== WHAT IS EXPECTED ==
Copy out the listing that follows exactly, dropping every picture.

== DATASET EXTRACT ==
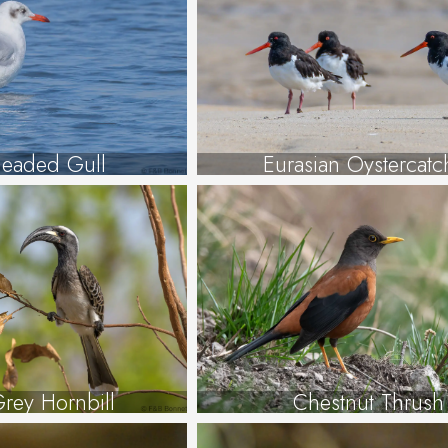
eaded Gull
Eurasian Oystercatc
Grey Hornbill
Chestnut Thrush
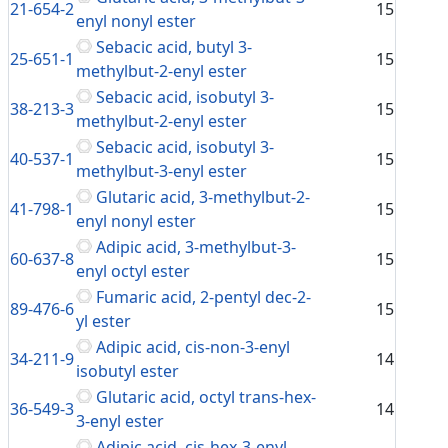
21-654-2
15
enyl nonyl ester
Sebacic acid, butyl 3-
25-651-1
15
methylbut-2-enyl ester
Sebacic acid, isobutyl 3-
38-213-3
15
methylbut-2-enyl ester
Sebacic acid, isobutyl 3-
40-537-1
15
methylbut-3-enyl ester
Glutaric acid, 3-methylbut-2-
41-798-1
15
enyl nonyl ester
Adipic acid, 3-methylbut-3-
60-637-8
15
enyl octyl ester
Fumaric acid, 2-pentyl dec-2-
89-476-6
15
yl ester
Adipic acid, cis-non-3-enyl
34-211-9
14
isobutyl ester
Glutaric acid, octyl trans-hex-
36-549-3
14
3-enyl ester
Adipic acid, cis-hex-3-enyl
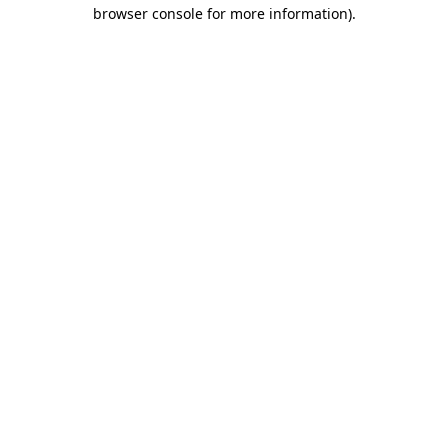
browser console for more information).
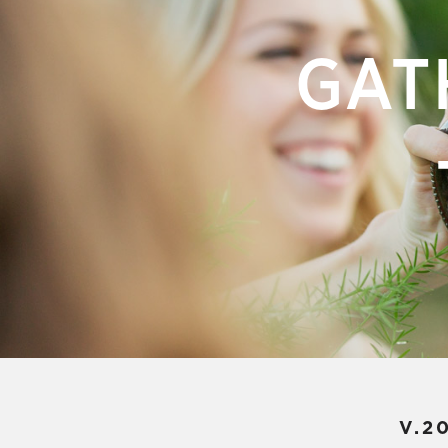
GAT
V.2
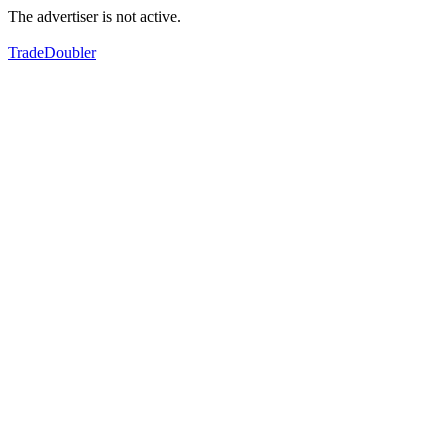
The advertiser is not active.
TradeDoubler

== RESULT ==
eaded Gull
Eurasian Oystercatc
Grey Hornbill
Chestnut Thrush
21-654-2
15
enyl nonyl ester
Sebacic acid, butyl 3-
25-651-1
15
methylbut-2-enyl ester
Sebacic acid, isobutyl 3-
38-213-3
15
methylbut-2-enyl ester
Sebacic acid, isobutyl 3-
40-537-1
15
methylbut-3-enyl ester
Glutaric acid, 3-methylbut-2-
41-798-1
15
enyl nonyl ester
Adipic acid, 3-methylbut-3-
60-637-8
15
enyl octyl ester
Fumaric acid, 2-pentyl dec-2-
89-476-6
15
yl ester
Adipic acid, cis-non-3-enyl
34-211-9
14
isobutyl ester
Glutaric acid, octyl trans-hex-
36-549-3
14
3-enyl ester
Adipic acid, cis-hex-3-enyl
browser console for more information).
GAT
V.2
The advertiser is not active.
TradeDoubler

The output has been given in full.